BEGIN

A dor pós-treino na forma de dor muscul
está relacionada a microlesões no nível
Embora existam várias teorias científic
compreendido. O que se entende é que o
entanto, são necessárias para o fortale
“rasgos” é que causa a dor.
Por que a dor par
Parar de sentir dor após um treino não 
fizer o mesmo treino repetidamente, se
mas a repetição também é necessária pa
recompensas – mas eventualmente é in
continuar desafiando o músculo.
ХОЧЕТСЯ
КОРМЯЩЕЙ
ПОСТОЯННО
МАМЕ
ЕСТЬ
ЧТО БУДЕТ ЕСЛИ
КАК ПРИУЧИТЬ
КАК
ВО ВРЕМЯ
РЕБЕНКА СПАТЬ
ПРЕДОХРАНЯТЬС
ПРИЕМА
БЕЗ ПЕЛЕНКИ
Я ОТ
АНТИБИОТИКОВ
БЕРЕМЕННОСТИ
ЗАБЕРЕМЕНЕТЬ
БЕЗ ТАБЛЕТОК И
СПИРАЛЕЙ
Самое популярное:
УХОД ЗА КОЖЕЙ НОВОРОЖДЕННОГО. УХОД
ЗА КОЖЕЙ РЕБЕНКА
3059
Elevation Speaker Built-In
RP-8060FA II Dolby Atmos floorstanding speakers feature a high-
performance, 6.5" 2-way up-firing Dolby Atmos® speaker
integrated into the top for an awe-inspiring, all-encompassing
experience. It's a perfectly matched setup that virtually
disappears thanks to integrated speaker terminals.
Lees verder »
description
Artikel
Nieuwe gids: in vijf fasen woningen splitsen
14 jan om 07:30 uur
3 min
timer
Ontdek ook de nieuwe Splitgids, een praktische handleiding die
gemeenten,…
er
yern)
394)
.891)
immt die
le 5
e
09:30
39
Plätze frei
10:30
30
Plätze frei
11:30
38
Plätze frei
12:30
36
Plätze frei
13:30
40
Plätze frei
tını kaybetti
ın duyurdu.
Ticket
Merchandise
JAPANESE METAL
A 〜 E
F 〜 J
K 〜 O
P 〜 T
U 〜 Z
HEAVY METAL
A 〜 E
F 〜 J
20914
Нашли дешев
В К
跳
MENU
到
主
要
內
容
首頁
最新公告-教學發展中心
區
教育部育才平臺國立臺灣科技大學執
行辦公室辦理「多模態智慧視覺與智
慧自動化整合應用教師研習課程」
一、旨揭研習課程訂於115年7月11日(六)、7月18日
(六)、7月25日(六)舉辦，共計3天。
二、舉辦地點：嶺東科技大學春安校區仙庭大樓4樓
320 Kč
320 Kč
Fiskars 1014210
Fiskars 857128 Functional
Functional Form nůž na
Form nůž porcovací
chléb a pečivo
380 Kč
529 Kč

END

- YOUR GOAL
A word-for-word restatement of all the records is required.

- ANSWER TO THE EXERCISE
A dor pós-treino na forma de dor muscul
está relacionada a microlesões no nível
Embora existam várias teorias científic
compreendido. O que se entende é que o
entanto, são necessárias para o fortale
“rasgos” é que causa a dor.
Por que a dor par
Parar de sentir dor após um treino não 
fizer o mesmo treino repetidamente, se
mas a repetição também é necessária pa
recompensas – mas eventualmente é in
continuar desafiando o músculo.
ХОЧЕТСЯ
КОРМЯЩЕЙ
ПОСТОЯННО
МАМЕ
ЕСТЬ
ЧТО БУДЕТ ЕСЛИ
КАК ПРИУЧИТЬ
КАК
ВО ВРЕМЯ
РЕБЕНКА СПАТЬ
ПРЕДОХРАНЯТЬС
ПРИЕМА
БЕЗ ПЕЛЕНКИ
Я ОТ
АНТИБИОТИКОВ
БЕРЕМЕННОСТИ
ЗАБЕРЕМЕНЕТЬ
БЕЗ ТАБЛЕТОК И
СПИРАЛЕЙ
Самое популярное:
УХОД ЗА КОЖЕЙ НОВОРОЖДЕННОГО. УХОД
ЗА КОЖЕЙ РЕБЕНКА
3059
Elevation Speaker Built-In
RP-8060FA II Dolby Atmos floorstanding speakers feature a high-
performance, 6.5" 2-way up-firing Dolby Atmos® speaker
integrated into the top for an awe-inspiring, all-encompassing
experience. It's a perfectly matched setup that virtually
disappears thanks to integrated speaker terminals.
Lees verder »
description
Artikel
Nieuwe gids: in vijf fasen woningen splitsen
14 jan om 07:30 uur
3 min
timer
Ontdek ook de nieuwe Splitgids, een praktische handleiding die
gemeenten,…
er
yern)
394)
.891)
immt die
le 5
e
09:30
39
Plätze frei
10:30
30
Plätze frei
11:30
38
Plätze frei
12:30
36
Plätze frei
13:30
40
Plätze frei
tını kaybetti
ın duyurdu.
Ticket
Merchandise
JAPANESE METAL
A 〜 E
F 〜 J
K 〜 O
P 〜 T
U 〜 Z
HEAVY METAL
A 〜 E
F 〜 J
20914
Нашли дешев
В К
跳
MENU
到
主
要
內
容
首頁
最新公告-教學發展中心
區
教育部育才平臺國立臺灣科技大學執
行辦公室辦理「多模態智慧視覺與智
慧自動化整合應用教師研習課程」
一、旨揭研習課程訂於115年7月11日(六)、7月18日
(六)、7月25日(六)舉辦，共計3天。
二、舉辦地點：嶺東科技大學春安校區仙庭大樓4樓
320 Kč
320 Kč
Fiskars 1014210
Fiskars 857128 Functional
Functional Form nůž na
Form nůž porcovací
chléb a pečivo
380 Kč
529 Kč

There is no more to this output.